Assignment – Every line from the first one in the data below through the line holding "middle tip: (487, 181)" is to be written out exactly, with the pictures omitted.
----------------
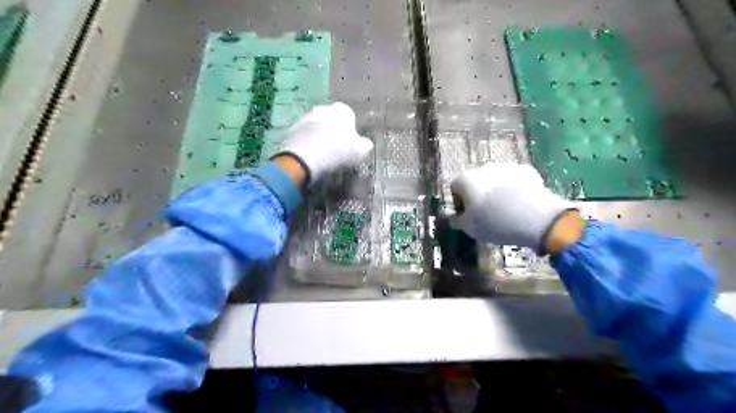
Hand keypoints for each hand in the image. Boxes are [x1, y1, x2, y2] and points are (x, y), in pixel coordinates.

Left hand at [273, 102, 374, 185]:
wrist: (305, 159)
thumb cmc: (338, 153)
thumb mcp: (359, 153)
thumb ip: (365, 146)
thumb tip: (366, 143)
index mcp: (342, 111)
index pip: (348, 114)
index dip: (349, 127)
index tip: (350, 141)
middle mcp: (323, 108)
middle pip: (330, 117)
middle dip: (333, 128)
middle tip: (336, 146)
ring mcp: (305, 117)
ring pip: (316, 124)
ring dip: (318, 133)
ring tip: (321, 151)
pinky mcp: (292, 128)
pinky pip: (303, 134)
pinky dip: (307, 141)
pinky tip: (309, 154)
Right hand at [449, 162, 579, 252]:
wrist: (534, 217)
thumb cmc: (493, 223)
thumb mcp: (469, 228)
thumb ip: (457, 221)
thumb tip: (452, 218)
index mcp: (465, 180)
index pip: (454, 188)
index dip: (459, 202)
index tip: (466, 215)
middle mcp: (483, 168)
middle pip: (476, 181)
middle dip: (478, 195)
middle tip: (485, 214)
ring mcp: (506, 167)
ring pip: (496, 180)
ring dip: (496, 192)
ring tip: (505, 211)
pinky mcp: (527, 171)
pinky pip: (515, 181)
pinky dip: (515, 190)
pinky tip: (520, 205)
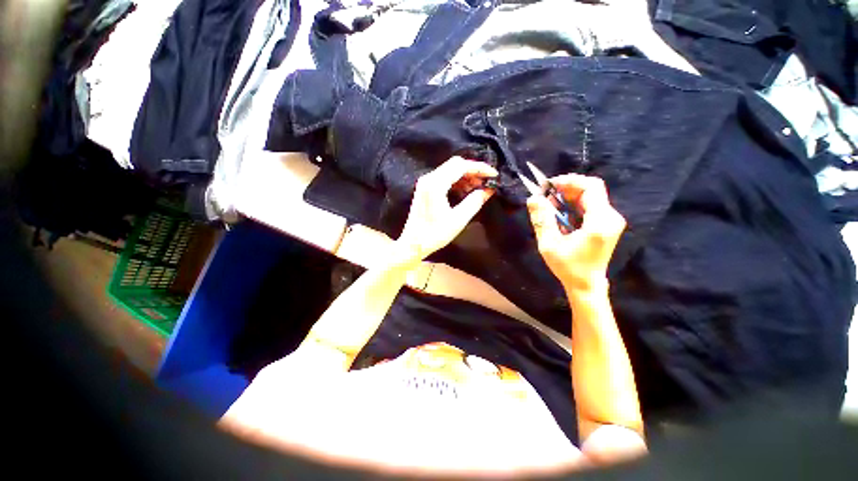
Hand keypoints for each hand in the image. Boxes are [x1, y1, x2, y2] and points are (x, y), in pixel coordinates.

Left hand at [396, 157, 497, 264]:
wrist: (413, 243)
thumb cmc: (435, 234)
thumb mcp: (458, 219)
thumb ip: (475, 202)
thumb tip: (488, 190)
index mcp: (435, 184)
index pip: (461, 166)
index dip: (479, 168)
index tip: (493, 175)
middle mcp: (429, 178)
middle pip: (455, 164)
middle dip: (473, 170)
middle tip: (487, 181)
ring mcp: (425, 182)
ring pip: (449, 169)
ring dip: (466, 175)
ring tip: (479, 187)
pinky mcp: (425, 188)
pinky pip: (444, 177)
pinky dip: (457, 180)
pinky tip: (466, 191)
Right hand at [527, 174, 625, 293]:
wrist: (586, 284)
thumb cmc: (567, 266)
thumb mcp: (549, 243)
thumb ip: (542, 219)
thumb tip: (533, 198)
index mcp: (600, 222)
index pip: (591, 187)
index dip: (570, 181)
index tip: (549, 185)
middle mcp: (610, 217)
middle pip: (591, 190)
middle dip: (567, 188)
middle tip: (546, 194)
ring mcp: (610, 221)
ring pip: (590, 197)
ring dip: (569, 196)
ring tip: (550, 205)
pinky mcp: (606, 224)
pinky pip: (590, 206)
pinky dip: (573, 205)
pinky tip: (560, 213)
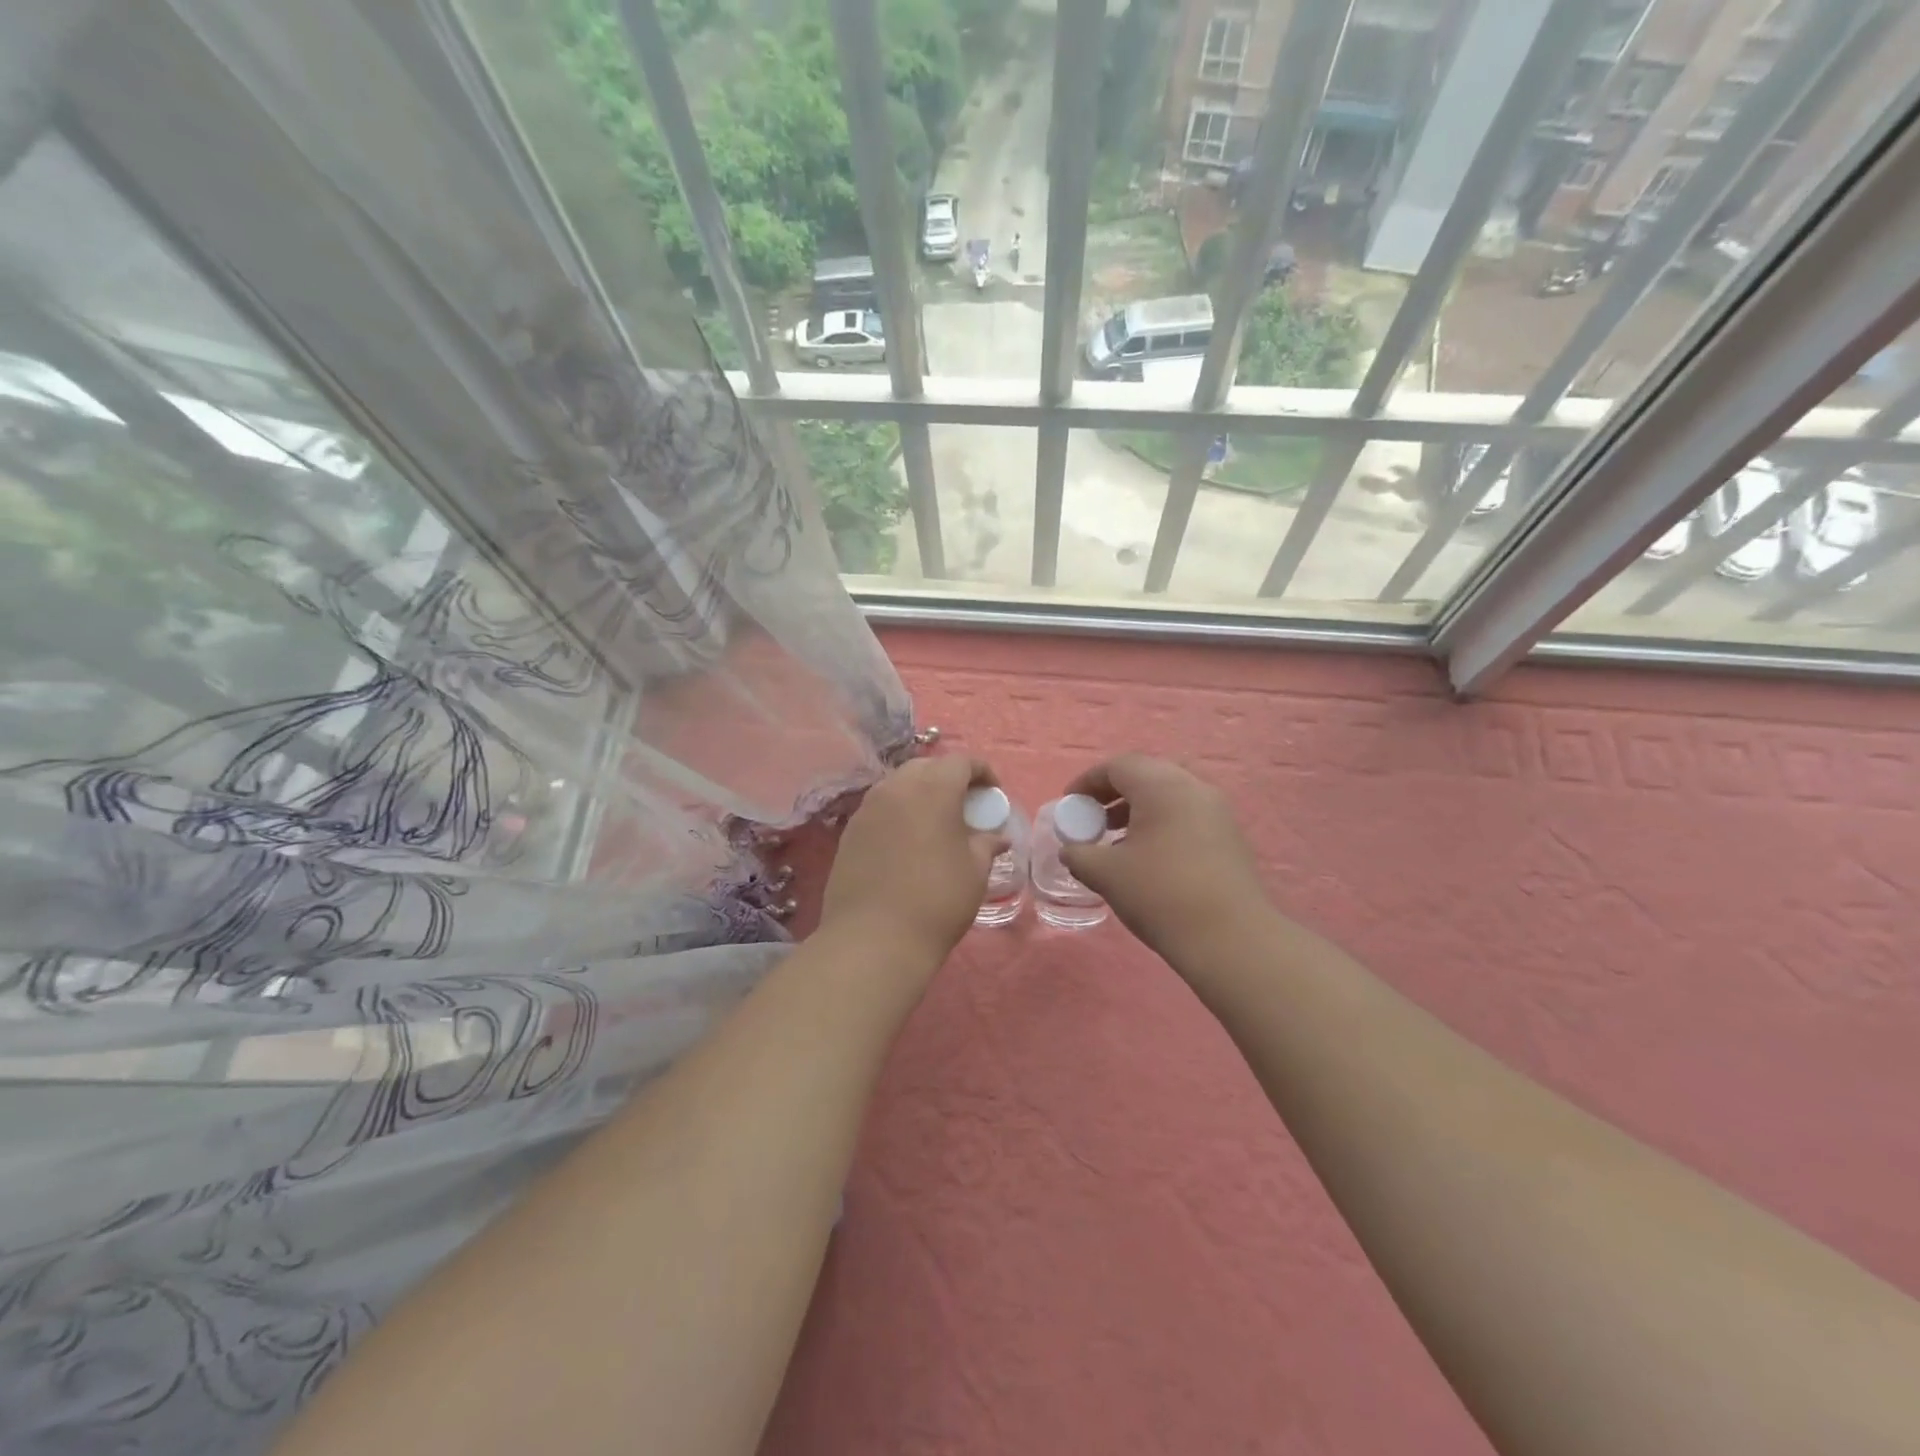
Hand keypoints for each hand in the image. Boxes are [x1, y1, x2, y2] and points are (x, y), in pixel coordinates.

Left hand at [818, 755, 1006, 962]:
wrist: (874, 939)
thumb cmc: (937, 900)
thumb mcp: (974, 872)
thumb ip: (986, 844)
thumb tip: (996, 837)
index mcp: (933, 789)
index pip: (961, 762)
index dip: (982, 772)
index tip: (992, 795)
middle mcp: (896, 787)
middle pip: (927, 767)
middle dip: (949, 778)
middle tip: (964, 806)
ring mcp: (868, 808)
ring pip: (899, 785)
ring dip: (920, 793)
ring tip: (935, 823)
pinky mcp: (850, 831)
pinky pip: (880, 807)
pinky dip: (898, 812)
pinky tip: (907, 842)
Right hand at [1060, 755, 1270, 961]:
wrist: (1230, 939)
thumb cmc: (1160, 895)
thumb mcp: (1106, 874)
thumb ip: (1079, 854)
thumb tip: (1071, 850)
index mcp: (1161, 786)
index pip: (1118, 766)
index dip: (1088, 781)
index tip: (1069, 804)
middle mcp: (1193, 788)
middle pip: (1146, 775)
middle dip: (1113, 793)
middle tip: (1093, 819)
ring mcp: (1217, 811)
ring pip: (1169, 795)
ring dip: (1138, 810)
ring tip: (1116, 841)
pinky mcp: (1230, 837)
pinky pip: (1187, 815)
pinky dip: (1161, 824)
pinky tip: (1148, 858)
----------------
Response box –
Hand keypoints for each hand in the image. Boxes are [x1, y1, x2, y2] and points are (x, y), in pixel coordinates.

Left hand at [273, 102, 374, 185]:
wrist: (305, 159)
thumb cmc: (338, 153)
thumb mcp: (359, 153)
thumb ip: (365, 146)
thumb tip: (366, 143)
index mcp: (342, 111)
index pip: (348, 114)
index dip: (349, 127)
index tip: (350, 141)
middle mcp: (323, 108)
middle pip: (330, 117)
middle dip: (333, 128)
middle tip: (336, 146)
ring mcp: (305, 117)
ring pip: (316, 124)
ring dip: (318, 133)
ring tip: (321, 151)
pinky mcp: (292, 128)
pinky pip: (303, 134)
pinky dip: (307, 141)
pinky tip: (309, 154)
Right hand at [449, 162, 579, 252]:
wrist: (534, 217)
thumb cmc: (493, 223)
thumb mcp: (469, 228)
thumb ip: (457, 221)
thumb tip: (452, 218)
index mcp: (465, 180)
index pip: (454, 188)
index dip: (459, 202)
index tip: (466, 215)
middle mcp: (483, 168)
middle pip: (476, 181)
middle dip: (478, 195)
middle tip: (485, 214)
ring mcp: (506, 167)
ring pip: (496, 180)
ring dip: (496, 192)
ring tip: (505, 211)
pinky mcp: (527, 171)
pinky pip: (515, 181)
pinky dip: (515, 190)
pinky tip: (520, 205)
Hand keypoints for each hand in the image. Boxes are [x1, y1, x2, y2] and points are (x, y), in pixel coordinates.

Left hand at [396, 157, 497, 264]:
wrist: (413, 243)
thumb cmc: (435, 234)
thumb mcp: (458, 219)
thumb ip: (475, 202)
thumb tip: (488, 190)
index mcp: (435, 184)
index pip: (461, 166)
index dip: (479, 168)
index tip: (493, 175)
middle mcp: (429, 178)
middle pip: (455, 164)
middle dip: (473, 170)
middle tip: (487, 181)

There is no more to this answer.